In humans, recombinant human GH is the treatment of choice to treat children with GH deficiency. In dogs, porcine GH is considered to be the first line of treatment of congenital GH, because the amino acid sequences of porcine and canine GH are identical.²⁶ As an alternative treatment option, synthetic progestagens have been used to induce the synthesis of GH in the mammary glands.^1,27 In cats, the best treatment options for feline GH deficiency remain unknown. Progestagen-induced GH production in the mammary glands does not reach the systemic circulation.²⁸ Even though the amino acid sequences of feline GH differ only by a single amino acid residue from canine and porcine amino acid sequences,²⁹ the effectiveness and safety of porcine GH has not been reported in cats.

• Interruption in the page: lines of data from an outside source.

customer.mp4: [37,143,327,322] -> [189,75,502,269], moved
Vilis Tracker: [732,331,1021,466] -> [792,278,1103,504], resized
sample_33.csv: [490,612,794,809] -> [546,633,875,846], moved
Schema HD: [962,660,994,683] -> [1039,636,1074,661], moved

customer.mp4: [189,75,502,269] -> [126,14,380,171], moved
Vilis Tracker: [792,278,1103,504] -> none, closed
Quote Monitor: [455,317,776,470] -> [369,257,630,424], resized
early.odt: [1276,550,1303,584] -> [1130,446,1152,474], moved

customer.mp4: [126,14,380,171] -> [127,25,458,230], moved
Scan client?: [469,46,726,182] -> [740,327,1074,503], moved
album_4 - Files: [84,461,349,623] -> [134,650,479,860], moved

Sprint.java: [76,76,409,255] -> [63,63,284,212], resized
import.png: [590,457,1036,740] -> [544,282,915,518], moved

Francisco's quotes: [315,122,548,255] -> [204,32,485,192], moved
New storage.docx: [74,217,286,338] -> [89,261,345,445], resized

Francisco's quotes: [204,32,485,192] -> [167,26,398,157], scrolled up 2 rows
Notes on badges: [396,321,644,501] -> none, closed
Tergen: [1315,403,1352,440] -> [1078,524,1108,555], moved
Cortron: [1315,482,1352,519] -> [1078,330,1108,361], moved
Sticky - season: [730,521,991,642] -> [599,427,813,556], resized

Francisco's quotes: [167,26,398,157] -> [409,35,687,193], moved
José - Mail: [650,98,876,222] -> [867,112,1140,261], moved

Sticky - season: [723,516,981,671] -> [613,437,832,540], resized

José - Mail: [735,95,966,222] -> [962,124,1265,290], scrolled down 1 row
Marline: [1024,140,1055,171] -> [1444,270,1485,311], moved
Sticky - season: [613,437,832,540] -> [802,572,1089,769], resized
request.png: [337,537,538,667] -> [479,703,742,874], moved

In this case, GH concentrations could not be measured and GHRH stimulation was not performed. Therefore, it is unclear whether our cat’s hyposomatotropism was due to true GH deficiency or GH insensitivity, which would also result in low levels of IGF-I. If the cat suffered from GH insensitivity, hormonal therapy would not have been effective. Given the fact that the owners were not interested in hormonal treatment for their cat, and that porcine growth hormone is not available in Europe, no therapy was instituted. Therefore, it remains unknown whether the cat’s physical appearance would have responded to hormonal therapy and if there would have been any side effects associated with it.

After discharge, the cat was regularly monitored by the referring veterinarian and never showed hypoglycaemia again. We hypothesise that by the time the cat was older than 5 months of age, its hepatic glycogen stores may have been adequate, and glycogenolysis may have normalised. It is possible that the maturation of the liver prevented any further episodes of hypoglycaemia.

Conclusions

Hyposomatotropism is a very rare endocrine disease in cats. In this case, hyposomatotropism was diagnosed in a kitten with generalised seizures associated with intermittent hypoglycaemia, a few weeks after a head trauma. It is unclear whether the cat’s hyposomatotropism was congenital or acquired following TBI. GH deficiency should be considered in kittens with recurrent hypoglycaemia, when the classic physical features of pituitary dwarfism may not yet be evident.